[RECORDS start]

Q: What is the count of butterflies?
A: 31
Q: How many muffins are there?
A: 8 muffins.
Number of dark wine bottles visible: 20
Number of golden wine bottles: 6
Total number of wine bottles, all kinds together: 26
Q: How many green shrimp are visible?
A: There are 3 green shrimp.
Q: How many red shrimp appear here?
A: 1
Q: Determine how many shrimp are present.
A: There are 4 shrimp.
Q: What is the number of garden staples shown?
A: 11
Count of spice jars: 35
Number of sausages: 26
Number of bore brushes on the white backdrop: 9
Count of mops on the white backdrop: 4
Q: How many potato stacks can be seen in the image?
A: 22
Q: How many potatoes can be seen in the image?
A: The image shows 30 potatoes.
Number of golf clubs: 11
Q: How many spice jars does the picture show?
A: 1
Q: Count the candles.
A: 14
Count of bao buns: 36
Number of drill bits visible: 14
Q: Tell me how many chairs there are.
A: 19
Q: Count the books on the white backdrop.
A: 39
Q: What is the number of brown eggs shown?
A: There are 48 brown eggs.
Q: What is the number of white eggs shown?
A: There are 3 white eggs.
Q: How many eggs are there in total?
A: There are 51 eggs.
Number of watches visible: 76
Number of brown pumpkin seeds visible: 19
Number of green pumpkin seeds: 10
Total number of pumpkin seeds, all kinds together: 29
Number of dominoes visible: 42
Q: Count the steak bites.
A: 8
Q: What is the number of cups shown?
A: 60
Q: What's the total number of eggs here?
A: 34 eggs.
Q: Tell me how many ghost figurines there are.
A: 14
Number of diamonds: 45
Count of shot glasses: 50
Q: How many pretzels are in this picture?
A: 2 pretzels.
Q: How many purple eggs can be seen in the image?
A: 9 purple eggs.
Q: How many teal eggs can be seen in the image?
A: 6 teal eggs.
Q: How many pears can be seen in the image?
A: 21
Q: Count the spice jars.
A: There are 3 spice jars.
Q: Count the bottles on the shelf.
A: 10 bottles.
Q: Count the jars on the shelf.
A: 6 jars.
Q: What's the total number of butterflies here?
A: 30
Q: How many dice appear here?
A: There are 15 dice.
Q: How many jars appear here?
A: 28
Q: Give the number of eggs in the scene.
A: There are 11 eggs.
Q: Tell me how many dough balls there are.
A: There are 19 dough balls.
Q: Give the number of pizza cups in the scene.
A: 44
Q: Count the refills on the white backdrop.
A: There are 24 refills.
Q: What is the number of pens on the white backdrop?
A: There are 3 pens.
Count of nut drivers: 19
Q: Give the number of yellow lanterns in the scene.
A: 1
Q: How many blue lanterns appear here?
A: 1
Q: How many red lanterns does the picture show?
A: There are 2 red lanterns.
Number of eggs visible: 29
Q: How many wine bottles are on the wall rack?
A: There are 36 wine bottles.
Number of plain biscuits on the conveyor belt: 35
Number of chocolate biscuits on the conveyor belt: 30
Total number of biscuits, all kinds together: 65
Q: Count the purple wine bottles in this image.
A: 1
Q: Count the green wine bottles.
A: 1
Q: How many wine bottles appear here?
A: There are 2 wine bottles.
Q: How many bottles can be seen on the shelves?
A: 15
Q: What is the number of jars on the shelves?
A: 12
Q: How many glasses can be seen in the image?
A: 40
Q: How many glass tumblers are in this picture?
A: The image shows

[RECORDS end]

◆ WHAT TO WORK ON ◆
Transcribe every row above verbatim, changing nothing.

◆ THE RESULT ◆
Q: What is the count of butterflies?
A: 31
Q: How many muffins are there?
A: 8 muffins.
Number of dark wine bottles visible: 20
Number of golden wine bottles: 6
Total number of wine bottles, all kinds together: 26
Q: How many green shrimp are visible?
A: There are 3 green shrimp.
Q: How many red shrimp appear here?
A: 1
Q: Determine how many shrimp are present.
A: There are 4 shrimp.
Q: What is the number of garden staples shown?
A: 11
Count of spice jars: 35
Number of sausages: 26
Number of bore brushes on the white backdrop: 9
Count of mops on the white backdrop: 4
Q: How many potato stacks can be seen in the image?
A: 22
Q: How many potatoes can be seen in the image?
A: The image shows 30 potatoes.
Number of golf clubs: 11
Q: How many spice jars does the picture show?
A: 1
Q: Count the candles.
A: 14
Count of bao buns: 36
Number of drill bits visible: 14
Q: Tell me how many chairs there are.
A: 19
Q: Count the books on the white backdrop.
A: 39
Q: What is the number of brown eggs shown?
A: There are 48 brown eggs.
Q: What is the number of white eggs shown?
A: There are 3 white eggs.
Q: How many eggs are there in total?
A: There are 51 eggs.
Number of watches visible: 76
Number of brown pumpkin seeds visible: 19
Number of green pumpkin seeds: 10
Total number of pumpkin seeds, all kinds together: 29
Number of dominoes visible: 42
Q: Count the steak bites.
A: 8
Q: What is the number of cups shown?
A: 60
Q: What's the total number of eggs here?
A: 34 eggs.
Q: Tell me how many ghost figurines there are.
A: 14
Number of diamonds: 45
Count of shot glasses: 50
Q: How many pretzels are in this picture?
A: 2 pretzels.
Q: How many purple eggs can be seen in the image?
A: 9 purple eggs.
Q: How many teal eggs can be seen in the image?
A: 6 teal eggs.
Q: How many pears can be seen in the image?
A: 21
Q: Count the spice jars.
A: There are 3 spice jars.
Q: Count the bottles on the shelf.
A: 10 bottles.
Q: Count the jars on the shelf.
A: 6 jars.
Q: What's the total number of butterflies here?
A: 30
Q: How many dice appear here?
A: There are 15 dice.
Q: How many jars appear here?
A: 28
Q: Give the number of eggs in the scene.
A: There are 11 eggs.
Q: Tell me how many dough balls there are.
A: There are 19 dough balls.
Q: Give the number of pizza cups in the scene.
A: 44
Q: Count the refills on the white backdrop.
A: There are 24 refills.
Q: What is the number of pens on the white backdrop?
A: There are 3 pens.
Count of nut drivers: 19
Q: Give the number of yellow lanterns in the scene.
A: 1
Q: How many blue lanterns appear here?
A: 1
Q: How many red lanterns does the picture show?
A: There are 2 red lanterns.
Number of eggs visible: 29
Q: How many wine bottles are on the wall rack?
A: There are 36 wine bottles.
Number of plain biscuits on the conveyor belt: 35
Number of chocolate biscuits on the conveyor belt: 30
Total number of biscuits, all kinds together: 65
Q: Count the purple wine bottles in this image.
A: 1
Q: Count the green wine bottles.
A: 1
Q: How many wine bottles appear here?
A: There are 2 wine bottles.
Q: How many bottles can be seen on the shelves?
A: 15
Q: What is the number of jars on the shelves?
A: 12
Q: How many glasses can be seen in the image?
A: 40
Q: How many glass tumblers are in this picture?
A: The image shows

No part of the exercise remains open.